**Passage provided:**

_____

The 1990 NFL season was the 71st regular season of the National Football League (NFL). To increase revenue, the league, for the first time since , reinstated bye weeks, so that all NFL teams would play their 16-game schedule over a 17-week period. Furthermore, the playoff format was expanded from 10 teams to 12 teams by adding another wild card from each conference, thus adding two more contests to the postseason schedule; this format was modified with realignment in 2002 (increasing the division spots per conference from three to four, and decreasing the wild card spots per conference from three to two) before the playoffs expanded to 14 teams in 2020. During four out of the five previous seasons under the 10-team format, at least one team with a 10–6 record missed the playoffs, including the 11–5 Denver Broncos in 1985; meanwhile, the 10–6 San Francisco 49ers won Super Bowl XXIII, leading for calls to expand the playoff format to ensure that 10–6 teams could compete for a Super Bowl win. Ironically, the first sixth-seeded playoff team would not have a 10–6 record, but instead, the New Orleans Saints, with an 8–8 record, took the new playoff spot.

_____

**Data supplied:**
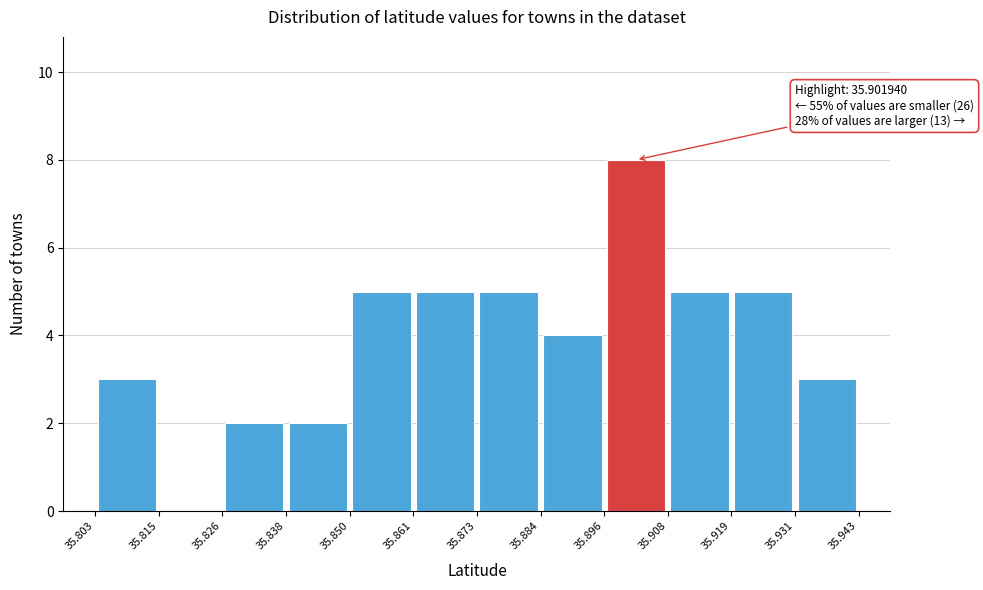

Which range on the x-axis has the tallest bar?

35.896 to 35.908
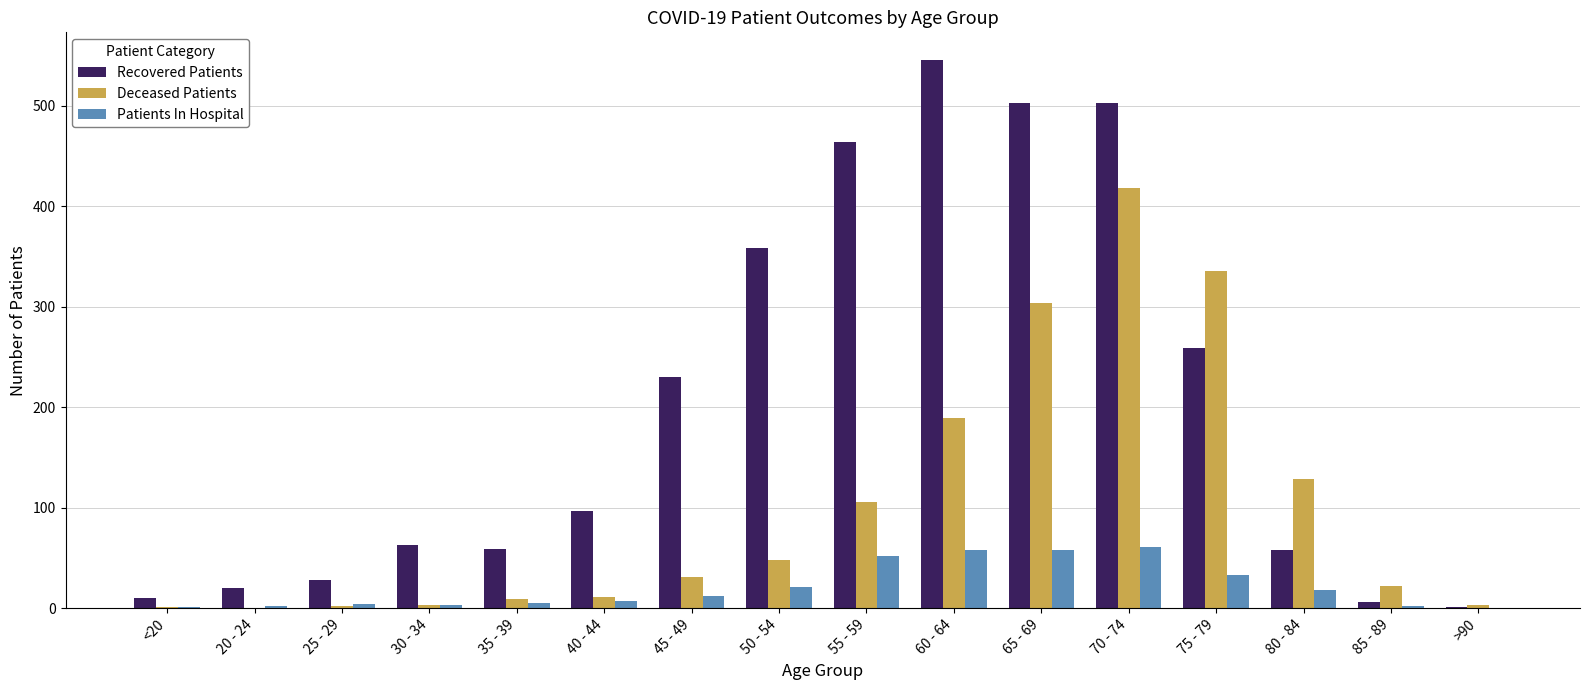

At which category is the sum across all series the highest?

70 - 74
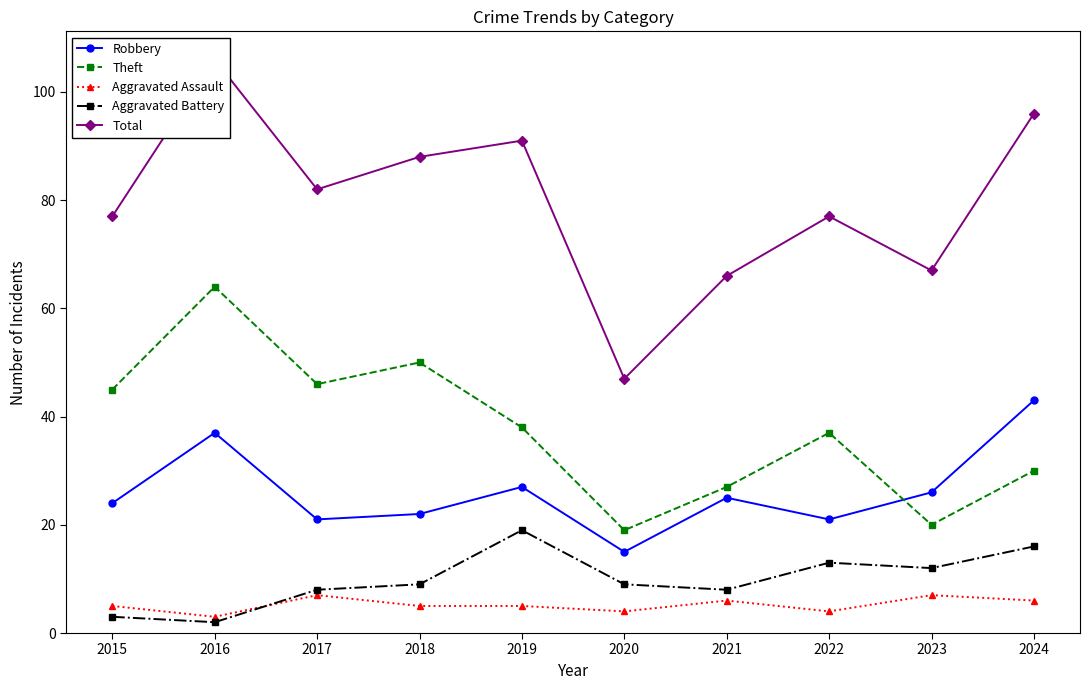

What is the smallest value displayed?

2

_____

**The problem:** Using the passage on the 1990 NFL season, decide whether each statement agrees with it: 1. The expanded playoff format added one more wild card from each conference. 2. The first sixth-seeded playoff team finished with a 10–6 record. 3. The Denver Broncos missed the playoffs in 1985 with an 11–5 record. For each, answer yes or no and quote the deciding words.

**Answer space:**
1. Yes: "by adding another wild card from each conference"
2. No: "the first sixth-seeded playoff team would not have a 10–6 record, but instead, the New Orleans Saints, with an 8–8 record, took the new playoff spot"
3. Yes: "including the 11–5 Denver Broncos in 1985"